Opinion
34812.
DECIDED FEBRUARY 11, 1954.
Breach of contract. Before Judge Geer. Seminole Superior Court. June 24, 1953.
Sams, Wotton Sams, E. L. Smith, Jr., for plaintiff in error.
Custer Kirbo, E. P. Stapleton, contra.
A county school board is not a body corporate that may sue and be sued, and in an action against named individuals comprising the Board of Education of Seminole County, for breach of a contract entered into by the said board with the plaintiff, it was not error for the trial court to sustain the general demurrer and dismiss the action.

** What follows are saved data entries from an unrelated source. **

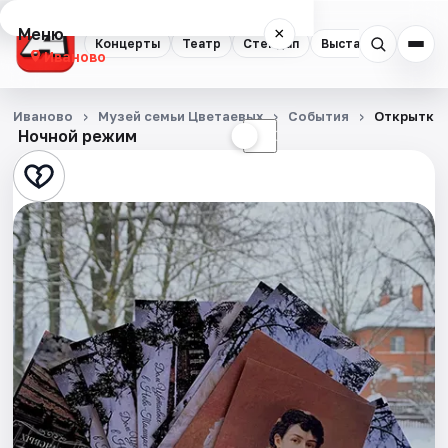
Меню
×
Концерты
Театр
Стендап
Выставки
Спорт
Иваново
Концерты
Иваново
Музей семьи Цветаевых
События
Открытки 
Ночной режим
☀
☾
Театр
Стендап
Выставки
Спорт
События
Города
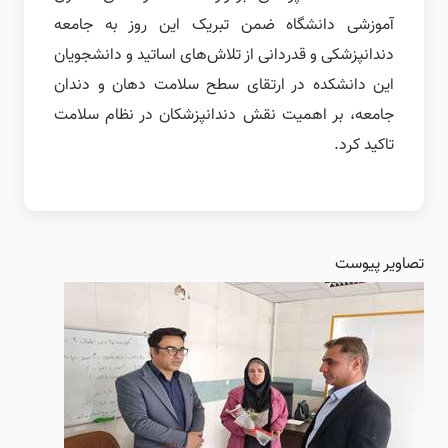
آموزشی دانشگاه ضمن تبریک این روز به جامعه
دندانپزشکی و قدردانی از تلاش‌های اساتید و دانشجویان
این دانشکده در ارتقای سطح سلامت دهان و دندان
جامعه، بر اهمیت نقش دندانپزشکان در نظام سلامت
تاکید کرد.
تصاویر پیوست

DECIDED FEBRUARY 11, 1954.
The Board of Education of Seminole County, Georgia, acting through its individual members, on July 11, 1952, entered into a written contract with H. H. Beckanstin, a licensed architect, for the construction of a school building and certain additions to existing school buildings in Seminole County. The contract was on a form prepared by the American Institute of Architects, and it identified the work to be done, the fee of the architect on a percentage basis, and the respective duties of the parties. H. H. Beckanstin, the architect, prepared plans and specifications for said buildings and additions, which he had approved by the State Board of Education in Atlanta. Subsequently, the Seminole County Board of Education breached the contract by refusing to allow Beckanstin to perform the contract and build the buildings. The board, through its chairman, notified Beckanstin that it was canceling the contract, and that it would not perform the contract or allow Beckanstin to perform. After this, Beckanstin filed suit in Seminole Superior Court against the Seminole County Board of Education and the individuals composing the Board and alleged substantially the above-stated facts. He sued for damages for the breach of the contract and also for reimbursement of certain expense he had been put to, as provided in the contract.

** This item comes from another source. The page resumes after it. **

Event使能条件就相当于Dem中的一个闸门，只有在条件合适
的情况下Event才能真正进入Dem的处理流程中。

The defendants filed general and special demurrers to the petition and, after hearing and argument, the trial judge sustained the general demurrer to the petition as amended and dismissed the amended petition. The special demurrers were not passed upon. The case is before the Court of Appeals on exceptions filed by the plaintiff below, complaining of the judgment sustaining the general demurrer and dismissing the petition.
A county board of education is not a corporate body with the power to sue and be sued. Consequently, a suit for the breach of a contract cannot be brought against it. It is merely an agency through which the county acts in school matters. Board of Education of Candler County v. Southern Michigan Nat. Bank, 184 Ga. 641 ( 192 S.E. 382); Mattox v. Board of Education of Liberty County, 148 Ga. 577 ( 97 S.E. 532, 5 A.L.R. 568); Smith v. Board of Education of Washington County, 153 Ga. 758 ( 113 S.E. 147); Board of Education of Houston County v. Hunt, 29 Ga. App. 665 ( 116 S.E. 900).
In their official capacity the members of a county school board cannot be sued for the breach of a contract made on behalf of or in the name of the board.
For a positive tort committed by the members of a school board acting in unison and beyond the scope of their official authority the members of the school board are personally liable. They are likewise liable, as was well stated by Judge Felton in Richter v. Harris, 62 Ga. App. 64 ( 7 S.E.2d 432), for wilful or corrupt acts of omission.
In the present case, though the members of the school board are named individually, no semblance of an action is set out against them as individuals. Indeed, the plaintiff in his brief in this court makes it clear that he does not contend that he is entitled to recover of the members of the school board individually.
The plaintiff cites cases holding that mandamus is the proper remedy to compel a school board to perform a duty imposed by law, and still others in which it is held that it is permissible for the members of the school board in their official capacity to assert or defend title to property of the school board. In none of these cases is any money judgment prayed either against the school board or against any of its members in any capacity. None of the cases cited by the plaintiff is authority for a holding contrary to what is said here.
The petition did not set forth a cause of action, and the court did not err in sustaining the general demurrer.
Judgment affirmed. Felton, C. J., and Nichols, J., concur.